Take-Two Restates, Reports Loss

Priya Ganapati

02/28/07 - 07:22 PM EST

Video-game publisher Take-Two Interactive(TTWO - Cramer's Take - Stockpickr) restated its financial results for fiscal 2006 late Wednesday and blamed the higher-than-expected loss on the video-game industry's transition toward next-generation platforms such as Sony's(SNE - Cramer's Take - Stockpickr) PlayStation 3, Nintendo's Wii, and Microsoft's(MSFT - Cramer's Take - Stockpickr) Xbox 360 consoles.

Net loss for the fourth quarter of fiscal 2006 was $14 million, or 20 cents a share, compared with net income of $18.9 million, or 27 cents a share, the year before. Analysts were expecting earnings of 13 cents a share.

The fourth-quarter loss included $5.5 million for legal and other professional fees associated with the investigation, beginning in June 2006, of stock option grant practices.

Revenue for the quarter ended Oct. 31, was $266.6 million falling from $306.8 million for the same period a year ago.

For the third quarter, Take Two lost $91.4 million, or $1.29 a share, compared with a net loss of $29 million, or 41 cents a share, in the third quarter in 2005.

Revenue rose to $241.2 million from $169.9 million for the prior-year period in the third quarter ended July 31.

Comparisons with year-ago periods reflect restated results for the fiscal 2005 third and fourth quarters and fiscal year, the company said. Results may not be comparable with analysts' consensus.

Take-Two said its results were affected by the delays in the availability and consumer acceptance of next-generation hardware, and lower average selling prices of the company's software for older consoles.

Shares of Take-Two were off 30 cents, or 1.7%, to $17.50 in extended trading.

Net loss for fiscal 2006 was $184.9 million, or $2.60 a share, compared with net income of $35.3 million, or 50 cents a share, in 2005. Revenue was $1.04 billion, a drop from $1.2 billion in fiscal 2005.

The fiscal 2006 results include a noncash charge of $63.5 million, or 89 cents a share, primarily incurred during the third quarter to record valuation allowances for deferred tax assets.

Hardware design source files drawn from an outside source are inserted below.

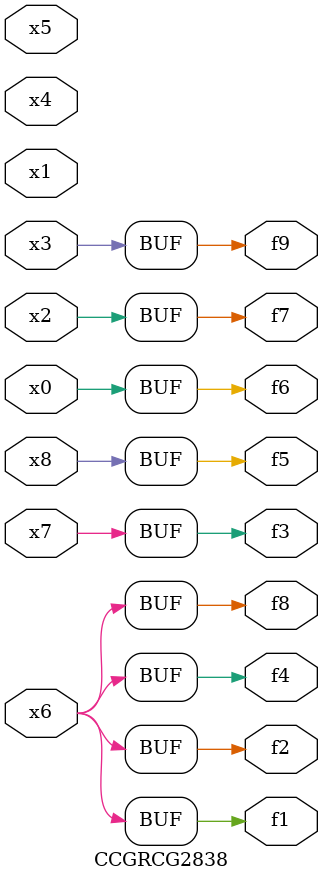
<source format=v>
module CCGRCG2838(
	input x0, x1, x2, x3, x4, x5, x6, x7, x8,
	output f1, f2, f3, f4, f5, f6, f7, f8, f9
);
	assign f1 = x6;
	assign f2 = x6;
	assign f3 = x7;
	assign f4 = x6;
	assign f5 = x8;
	assign f6 = x0;
	assign f7 = x2;
	assign f8 = x6;
	assign f9 = x3;
endmodule

</source>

Fiscal 2006 performance reflected higher development costs for its next-generation titles and the company's continued investment in building its sports business, the company said.

For the first quarter ended Jan. 31, Take-Two expects revenue in the range of $265 million to $275 million, with an EPS loss in the range of 33 cents to 35 cents, reflecting no tax benefit.

For the full fiscal year 2007, revenue is expected to be between $1.2 billion and $1.25 billion.

Take-Two said it expects to return to profitability in the fourth quarter and break-even for the full fiscal year 2007. The company also expects its 2K Sports division to be profitable in calendar year 2007.

Separately, the company said it has appointed Seth Krauss as executive vice president and general counsel, effective Mar. 12. Krauss was previously at Morgan Stanley, where he served as an executive director in the legal and compliance division.